Car le nom de Svetlana Alexievitch figure sur la couverture. Quelle part du livre lui revient précisément ? Quelle a été sa méthode ? Dans quelle mesure s’agit-il encore – ou déjà – de littérature ? On se pose les même questions que pour la Supplication. Les témoignages ultimes, ceux que porteraient les morts, sont absents de Derniers Témoins comme de la Supplication. Et comme dans la Supplication, c’est l’accumulation qui contraint le lecteur à… à quoi, d’ailleurs ? À devenir autre chose qu’un lecteur ?

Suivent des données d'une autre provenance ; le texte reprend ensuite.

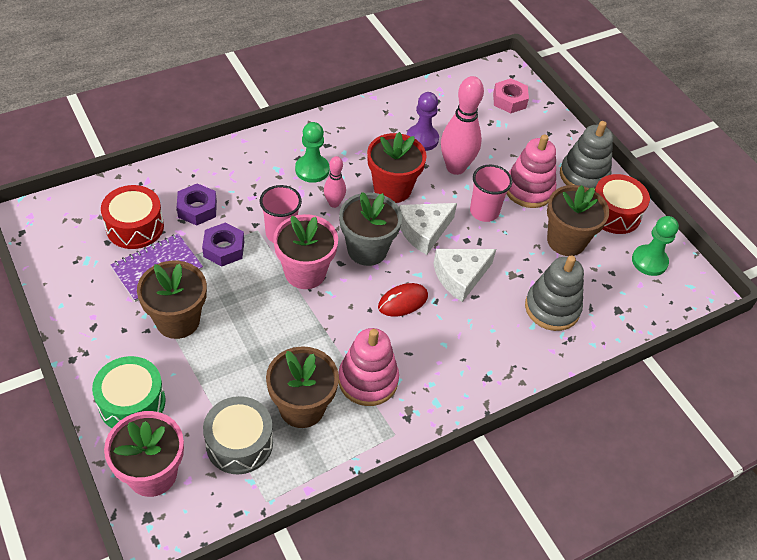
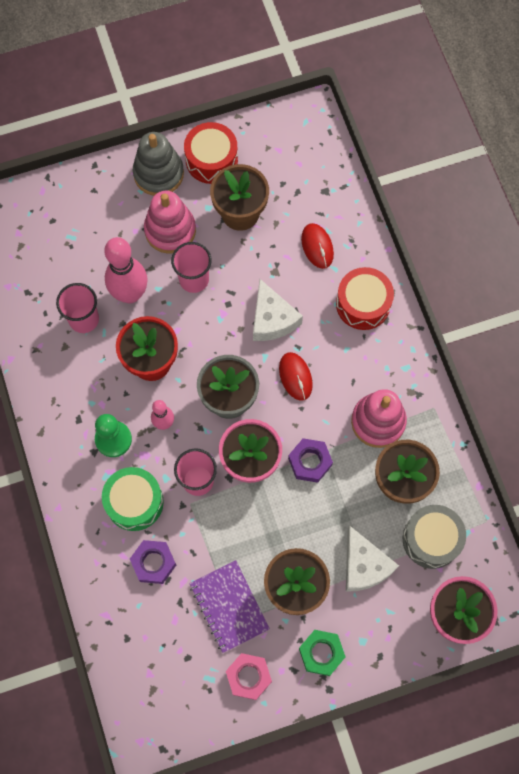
camera: 75 degrees left, 20 degrees up
green drum [92,356,165,428] -> green drum moved to [102,467,164,531]
red drum [101,185,164,249] -> red drum moved to [336,267,394,330]
purple nut [202,222,244,267] -> purple nut moved to [288,438,333,483]
white cheese [399,203,457,255] -> white cheese moved to [346,525,399,592]
purple pawn [407,92,439,151] -> pink cup [56,283,99,333]
pink nut [493,78,529,113] -> pink nut moved to [226,653,272,700]
grey stacking toy [525,255,584,331] -> red mouse [301,223,334,269]
green pawn [632,216,679,276] -> none
none -> green nut [299,630,346,676]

Pourtant, les atrocités nazies ne constituent pas le sujet principal de l’ouvrage, alors qu’il y eut plusieurs centaines d’Oradour sur le front de l’Est – celui qu’ont connu les témoins du titre, enfants pendant la guerre. Le véritable propos de Derniers Témoins, c’est la mémoire. J’imagine que pour certains d’entre eux, témoigner a plus ou moins joué le rôle de catharsis. J’imagine qu’on peut se demander si avoir grandi pendant la guerre est le seul point commun entre Ania Pavlova, qui commence en disant « Oh, ça va me faire mal !… Une fois de plus… » (p. 343) et Vassia Kharevski, qui déclare « Je suis un homme sans enfance. À la place, j’ai eu la guerre. / Après, il n’y a eu que l’amour pour me marquer à ce point » (p. 47).
Il y a probablement, pour chacun des quelque cent témoignages du livre, autant de lectures que de lecteurs, et je persiste à penser que ces lectures peuvent autant engager l’intimité du lecteur que ces témoignages peuvent engager celle du témoin.